__Exercise requirements__:
Each entry below should be restated word for word, without any picture it contains.

__Records for the task__:

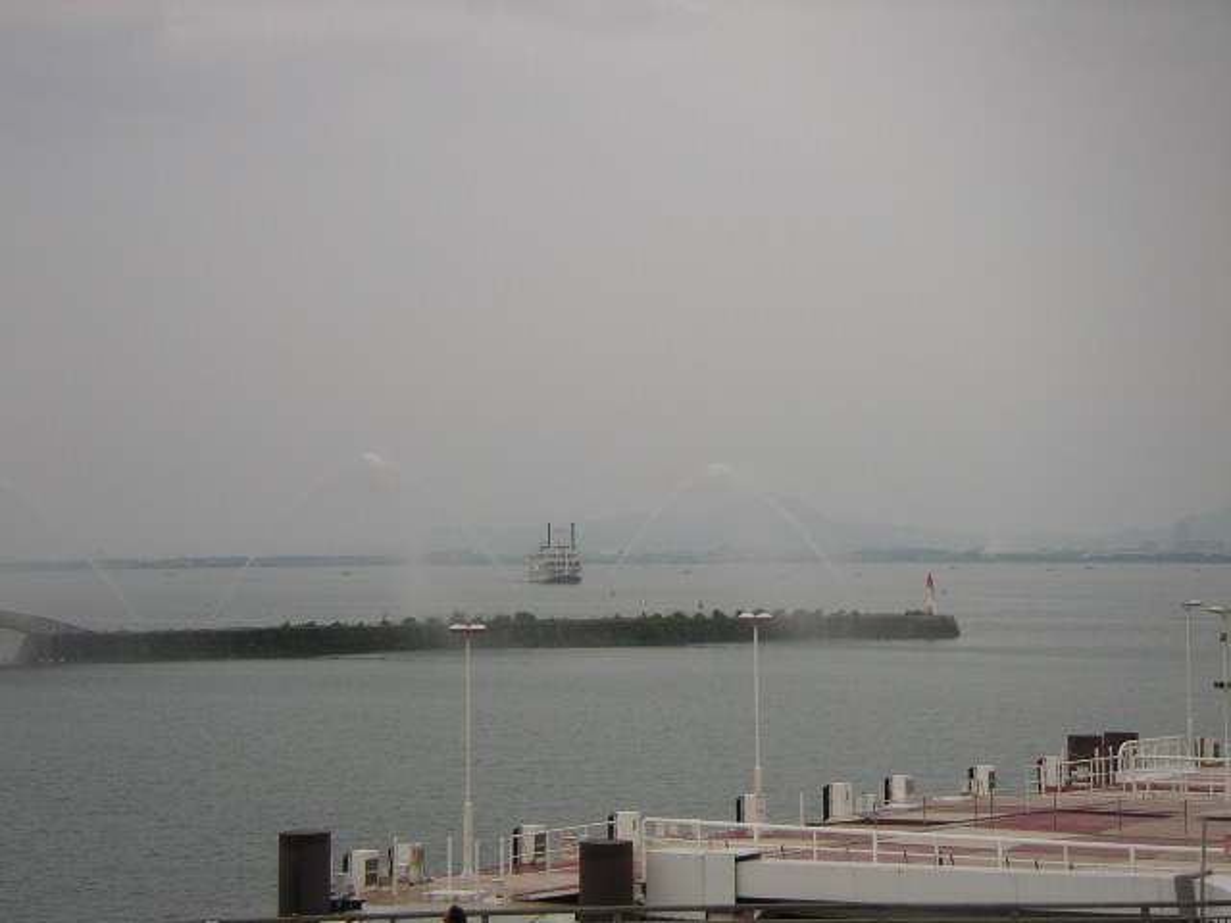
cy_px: 462
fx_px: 3378
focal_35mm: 95
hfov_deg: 20.7
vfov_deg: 15.6
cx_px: 616
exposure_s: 1/400
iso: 50
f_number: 3.8
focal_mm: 14.7
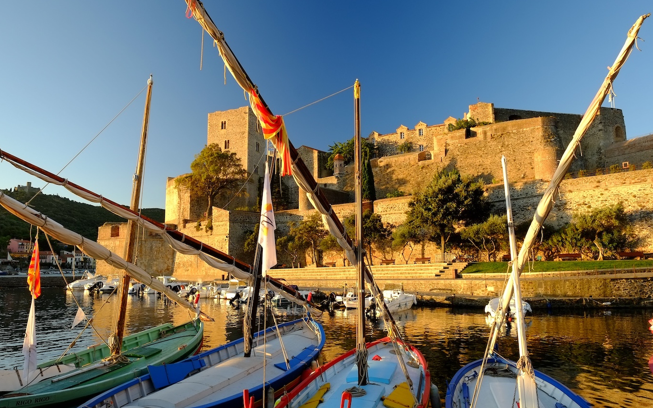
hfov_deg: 79.7
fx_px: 391
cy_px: 217
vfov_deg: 55.0
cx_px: 326
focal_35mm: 22
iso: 200
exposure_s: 1/28
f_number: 7.1
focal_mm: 14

__Task solution__:
cy_px: 462
fx_px: 3378
focal_35mm: 95
hfov_deg: 20.7
vfov_deg: 15.6
cx_px: 616
exposure_s: 1/400
iso: 50
f_number: 3.8
focal_mm: 14.7
hfov_deg: 79.7
fx_px: 391
cy_px: 217
vfov_deg: 55.0
cx_px: 326
focal_35mm: 22
iso: 200
exposure_s: 1/28
f_number: 7.1
focal_mm: 14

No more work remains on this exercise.